Live from the “Plant Room” @ Matt & Liz’s houseマットとリズの家に飾られているオリンの絵。恒例のミュージックイベントに、オリンも堪能したんじゃないかな:A painting of Orin hanging in Matt and Liz’s house. I guess Orin enjoyed the annual music event.
This is one of my top 10 dreams; I was at an unfamiliar train station with my big sister, she was carrying her little son. She urged me to look at the full moon above. “What?” I looked up again, OMG! It was not the full moon, it was the Earth.
It was late September 2004, shortly after my big sister passed away. I was walking through Fort Tryon Park at night, crying. I felt I had to look at the full moon to my right, and what do you think? I clearly witnessed an oval shape, people call it a “cigar-shaped UFO/UAP”, that exactly the same length and diameter as the moon, that seemed to be stuck to its surface.
I wonder if my big sister really had existed? (even though she was a very practical and real person…)
ケビン達のミュージックギグ、圧巻!サウンドバイブに言霊が乗り、ひたすらアタシ達を解放する:Kevin and his fellows’ music gig was amazing! The sound vibes were filled with words of spirit, and they just liberated us.
By counting, there were 27 nameplates of musicians embedded on the street, including James Brown, who thrilled the audience, a string of jazz musicians, Stevie Wonder, Prince, and Michael Jackson more.
It’s Harlem after all, but it’s Harlem at all/anyway. Over half a century has passed since I swore I’d definitely live there, but for now, this is everything and just good timing. The perpetually bitterly cold weather limits my ability to take walks, but I’m not far off, so I’ll be taking videos of the Harlem area and playing the kalimba to my heart’s content in the park.
面白いのは、道ゆく人がネームプレートを踏まない様、ケアフルに通り過ぎていること:What’s interesting is that people passing by are careful not to step on the nameplate.my favorite top 3!!
It’s been exactly two years since Orin-chan passed away. At last! I find myself overwhelmed with emotion at having come this far. I jumped into the depths of the abyss… then, slowly I’ve given up any hope and then since I swore not to follow delusions, but only acceptance. Perhaps I’ve received all the blessings and support I could ever ask for? I’m so grateful.
I really felt the deep love that my sisters-in-law, Tina and Greta, have for their brother Orin. Thank you so much for your wonderful messages. And the kindness of B, J, Y-chan, and M-san brings me to tears.
I moved to Harlem, which was my desire. It’s my “spring board” where I can give 100% to gardening, kalimba, writing, and all my activities. And I’ll have flown ahead in a few years. I’m grateful for this flow. I’m just grateful for everything.

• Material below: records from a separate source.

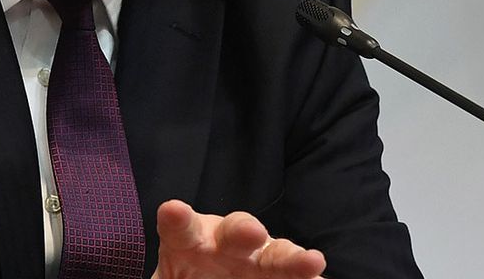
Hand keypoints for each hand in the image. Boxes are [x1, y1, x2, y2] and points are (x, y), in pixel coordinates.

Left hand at [152, 199, 326, 278]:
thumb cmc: (187, 275)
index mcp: (188, 241)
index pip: (180, 227)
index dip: (177, 218)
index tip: (172, 210)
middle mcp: (225, 244)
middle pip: (235, 230)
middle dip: (244, 229)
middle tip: (252, 232)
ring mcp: (258, 259)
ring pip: (276, 253)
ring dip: (292, 256)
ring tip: (310, 261)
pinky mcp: (283, 275)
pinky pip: (299, 275)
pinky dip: (309, 277)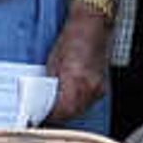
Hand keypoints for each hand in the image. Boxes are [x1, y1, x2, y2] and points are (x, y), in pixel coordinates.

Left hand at [42, 7, 112, 124]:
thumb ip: (51, 84)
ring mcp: (98, 88)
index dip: (49, 115)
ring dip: (68, 111)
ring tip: (55, 108)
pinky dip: (78, 104)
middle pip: (72, 112)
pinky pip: (88, 102)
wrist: (93, 26)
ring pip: (81, 109)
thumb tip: (44, 99)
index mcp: (75, 80)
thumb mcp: (53, 61)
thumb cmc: (72, 38)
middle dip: (57, 116)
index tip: (39, 116)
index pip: (61, 109)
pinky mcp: (102, 87)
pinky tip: (69, 100)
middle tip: (44, 114)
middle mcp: (89, 87)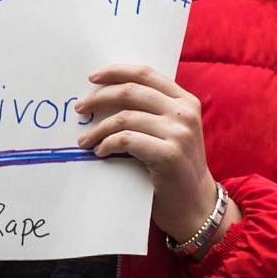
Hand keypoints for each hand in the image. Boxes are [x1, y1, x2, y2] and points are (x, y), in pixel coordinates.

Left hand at [76, 63, 222, 243]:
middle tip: (80, 108)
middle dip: (99, 98)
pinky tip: (100, 151)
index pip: (145, 73)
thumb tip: (107, 96)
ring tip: (85, 140)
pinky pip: (126, 140)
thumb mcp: (173, 132)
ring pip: (125, 117)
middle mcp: (184, 113)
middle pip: (131, 91)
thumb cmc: (177, 169)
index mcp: (185, 101)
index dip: (116, 72)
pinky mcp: (169, 154)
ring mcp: (179, 133)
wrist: (196, 205)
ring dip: (98, 128)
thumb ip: (152, 112)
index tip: (92, 78)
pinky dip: (107, 144)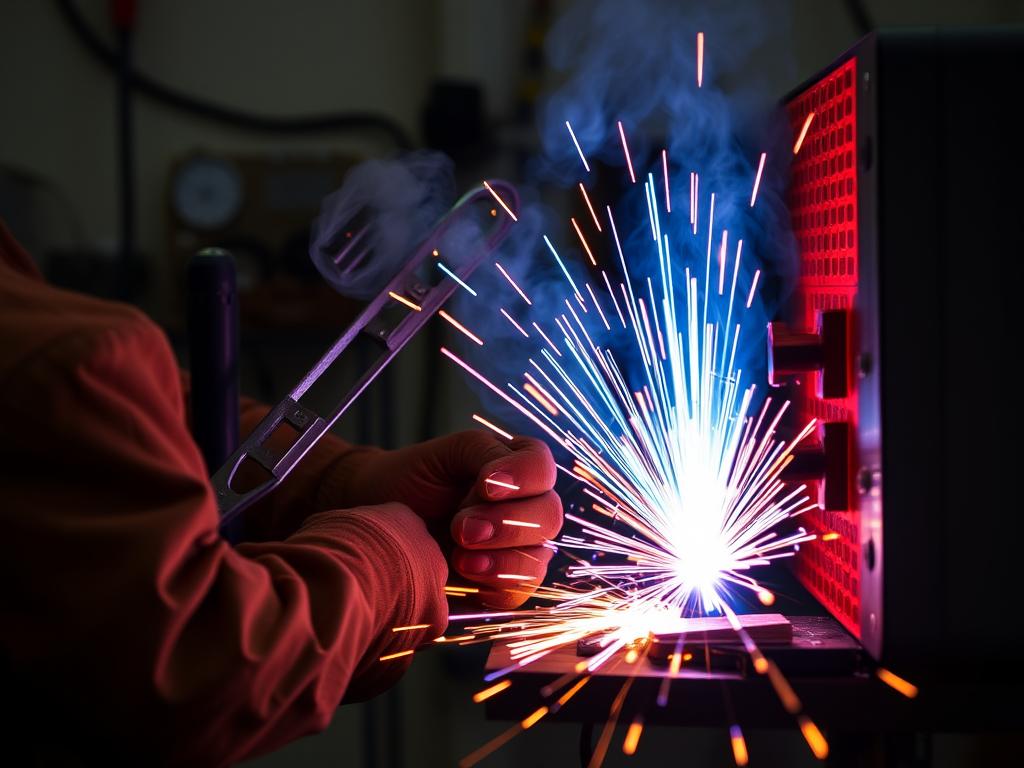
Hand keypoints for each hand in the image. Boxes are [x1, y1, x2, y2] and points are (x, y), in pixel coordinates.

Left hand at [327, 431, 561, 608]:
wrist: (380, 516)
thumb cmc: (415, 478)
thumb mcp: (449, 452)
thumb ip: (483, 452)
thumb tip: (501, 482)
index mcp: (519, 467)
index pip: (543, 468)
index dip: (523, 477)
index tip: (486, 485)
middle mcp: (528, 506)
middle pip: (549, 516)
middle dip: (507, 523)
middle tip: (461, 528)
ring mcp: (520, 548)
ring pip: (538, 558)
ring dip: (502, 559)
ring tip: (461, 557)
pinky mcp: (504, 584)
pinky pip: (518, 592)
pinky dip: (493, 585)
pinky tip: (465, 574)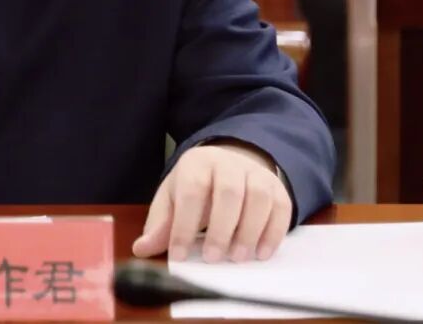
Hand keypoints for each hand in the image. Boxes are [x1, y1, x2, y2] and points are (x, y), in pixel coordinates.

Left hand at [131, 140, 291, 262]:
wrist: (230, 164)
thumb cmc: (197, 187)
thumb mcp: (174, 198)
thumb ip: (161, 224)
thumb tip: (141, 248)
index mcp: (197, 163)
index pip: (191, 191)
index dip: (184, 225)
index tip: (179, 256)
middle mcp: (228, 163)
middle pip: (228, 192)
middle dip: (221, 229)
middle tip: (213, 259)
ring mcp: (255, 173)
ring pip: (258, 198)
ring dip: (250, 231)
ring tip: (238, 258)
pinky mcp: (277, 187)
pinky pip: (281, 207)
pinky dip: (273, 233)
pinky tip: (261, 253)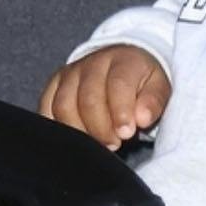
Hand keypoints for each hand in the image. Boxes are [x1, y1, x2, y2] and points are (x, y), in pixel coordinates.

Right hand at [38, 44, 170, 148]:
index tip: (126, 133)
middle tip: (114, 144)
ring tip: (96, 145)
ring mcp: (70, 73)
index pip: (118, 84)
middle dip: (100, 127)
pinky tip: (72, 141)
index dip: (121, 111)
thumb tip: (142, 118)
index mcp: (123, 60)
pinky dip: (56, 127)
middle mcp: (93, 62)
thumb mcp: (159, 88)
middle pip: (88, 98)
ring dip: (79, 130)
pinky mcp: (54, 85)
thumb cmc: (143, 82)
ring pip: (63, 105)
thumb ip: (153, 102)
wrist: (123, 65)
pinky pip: (46, 108)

オリンの初期の絵画と2周忌記念撮影。無題だけど、アタシは『第3の目』って呼んでいる。実は、この写真は引越し前に撮ったの。:An early painting of Orin and a photo taken on the second anniversary of his death. It’s untitled, but I call it “The Third Eye.” Actually, I took this photo before I moved.
ハーレムに落ち着いたオリンちゃん。今後ともよろしく〜。:Orin has settled into the harlem. I look forward to working with you in the future.